His current research interests include monolithic 3-D integrated circuit (IC) design automation, timing optimization, and low-power design techniques for through-silicon-via-based 3-D ICs, and cooptimization of traditional metrics and reliability metrics on 3-D ICs.



**Sung Kyu Lim** (S'94–M'00–SM'05) received the B.S., M.S., and Ph.D. degrees from the Computer Science Department, University of California, Los Angeles (UCLA), CA, USA, in 1994, 1997, and 2000, respectively.

From 2000 to 2001, he was a Post-Doctoral Scholar at UCLA, and a Senior Engineer at Aplus Design Technologies, Inc., Los Angeles, CA, USA. He joined the School of Electrical and Computer Engineering, Georgia Institute of Technology, Atlanta, GA, USA, in 2001, where he is currently a Full

Professor. His research on 3-D integrated circuit (IC) reliability is featured as a research highlight in the communication of the ACM in 2013. He is the author of *Practical Problems in VLSI Physical Design Automation* (Springer, 2008). His current research interests include the architecture, circuit design, and physical design automation for 3-D ICs.
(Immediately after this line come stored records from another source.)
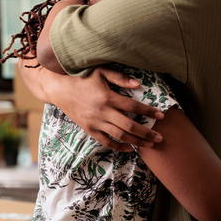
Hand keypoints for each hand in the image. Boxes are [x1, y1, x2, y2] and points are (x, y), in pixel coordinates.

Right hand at [45, 66, 164, 151]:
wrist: (58, 88)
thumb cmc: (81, 77)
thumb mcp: (100, 71)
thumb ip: (120, 77)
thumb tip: (138, 84)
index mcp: (107, 97)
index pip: (133, 106)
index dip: (149, 111)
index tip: (161, 115)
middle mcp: (102, 112)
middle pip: (129, 126)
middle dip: (147, 133)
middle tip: (160, 137)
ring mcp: (95, 122)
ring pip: (119, 136)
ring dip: (136, 142)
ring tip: (150, 145)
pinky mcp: (89, 129)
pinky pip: (106, 141)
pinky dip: (118, 147)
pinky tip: (130, 148)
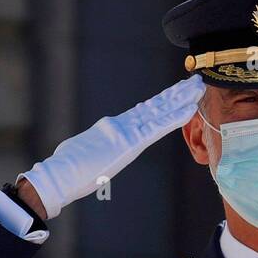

Dr. Lim received the National Science Foundation Faculty Early Career Development (CAREER) Award in 2006. He was on the Advisory Board of the ACM Special Interest Group on Design Automation from 2003 to 2008 and received the Distinguished Service Award in 2008. He was an Associate Editor of the IEEE TRANSACTIONS ON VERY LARGE SCALE INTEGRATION SYSTEMS from 2007 to 2009. He has served technical program committees of several premier conferences in electronic design automation. He received the Best Paper Award from TECHCON'11, TECHCON'12, and ATS'12. His work is nominated for the Best Paper Award at ISPD'06, ICCAD'09, CICC'10, DAC'11, DAC'12, and ISLPED'12. He was a member of the Design International Technology Working Group of the International Technology Roadmap for Semiconductors. He led the Cross-Center Theme on 3-D Integration for the Focus Center Research Program, Semiconductor Research Corporation, from 2010 to 2012.